Kebanyakan remaja mengatakan bahwa mereka tidak dapat berbicara secara bebas dengan orangtuanya tentang seks. Sementara itu, bedasarkan jajak pendapat nasional yang dilaksanakan oleh majalah Time, ditemukan bahwa 78% orangtua mengharapkan sekolah memberikan pendidikan seks, termasuk informasi mengenai pengendalian kelahiran (Santrock, 2003). Sementara itu, tidak semua orangtua paham dengan perkembangan seks anaknya, terbukti bahwa ada sebagian orangtua yang tidak mengetahui apa yang terjadi dengan anaknya dalam relasi dengan lawan jenis di sekolah (Hastuti, 2005).
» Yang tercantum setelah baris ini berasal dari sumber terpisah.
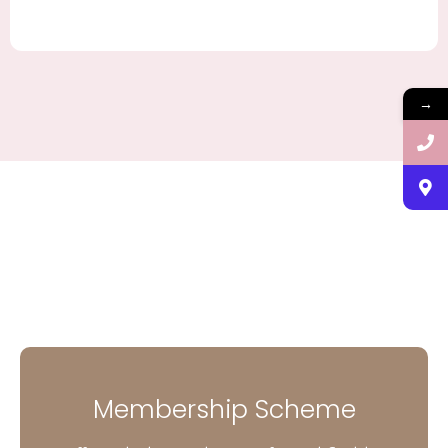
→
Membership Scheme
Padahal seharusnya orangtua memahami secara komprehensif sehingga upaya pemberdayaan anak dengan retardasi mental dapat berjalan optimal.
State Government of Victoria (2013) menjelaskan bahwa pendidikan seksualitas juga penting diberikan untuk anak-anak dengan retardasi mental karena mereka memiliki pikiran, sikap, perasaan, keinginan, dan fantasi seksual layaknya anak-anak normal. Anak-anak tersebut seringkali tidak mendapatkan kesempatan untuk terlibat dalam aktivitas seksual sesuai dengan usia mereka. Padahal penting bagi mereka untuk mengeksplorasi, menikmati, dan mengekspresikan hasrat seksual mereka dengan cara yang positif dan sehat. Selain itu, pendidikan seksual juga memberikan kesempatan bagi anak dengan retardasi mental untuk mempelajari perilaku protektif untuk mencegah tindakan-tindakan seksual yang tidak bertanggung jawab.
Perubahan pola hidup dan norma-norma masyarakat telah meningkatkan kesempatan bagi anak dengan retardasi mental untuk hidup seperti anak normal di
lingkungan masyarakat. Namun masih banyak orang yang masih belum mengetahui bahwa semua orang memiliki hasrat seksual, kebutuhan, dan keinginan, terlepas dari kemampuan fisik atau mentalnya. Akibatnya, banyak anak dengan retardasi mental yang tidak menerima pendidikan seksual, baik di sekolah maupun di rumah. Bimbingan yang terstruktur dan konsisten akan sangat bermanfaat bagi perkembangan anak-anak dengan retardasi mental.
B. Tujuan Penelitian
Tujuan penelitian ini adalah untuk mendeskripsikan dinamika pengetahuan guru SLB-C1 dan pengasuh asrama anak dengan retardasi mental mengenai pendidikan seksual sebagai upaya pencegahan KSA.
C. Manfaat Penelitian 1. Manfaat Teoritis
Hasil penelitian ini diharapkan dapat mengembangkan kajian ilmu pengetahuan mengenai pendidikan seksual yang tepat untuk anak dengan retardasi mental. Hasil penelitian ini juga diharapkan dapat berfungsi sebagai kajian empirik
mengenai retardasi mental dan seksualitas sebagai salah satu bahasan dalam psikologi klinis, psikologi perkembangan, dan psikologi pendidikan.
2. Manfaat Praktis
Penelitian ini diharapkan dapat memberikan manfaat bagi para pendidik di lingkungan Sekolah Luar Biasa (SLB) bagian C-1, orangtua, rumah sakit, dan Lembaga Sosial Masyarakat (LSM) sebagai salah satu acuan untuk membantu anak dengan retardasi mental atau intellectual disability agar lebih berdaya dalam menghadapi kehidupan seksualnya dan terhindar dari kekerasan seksual.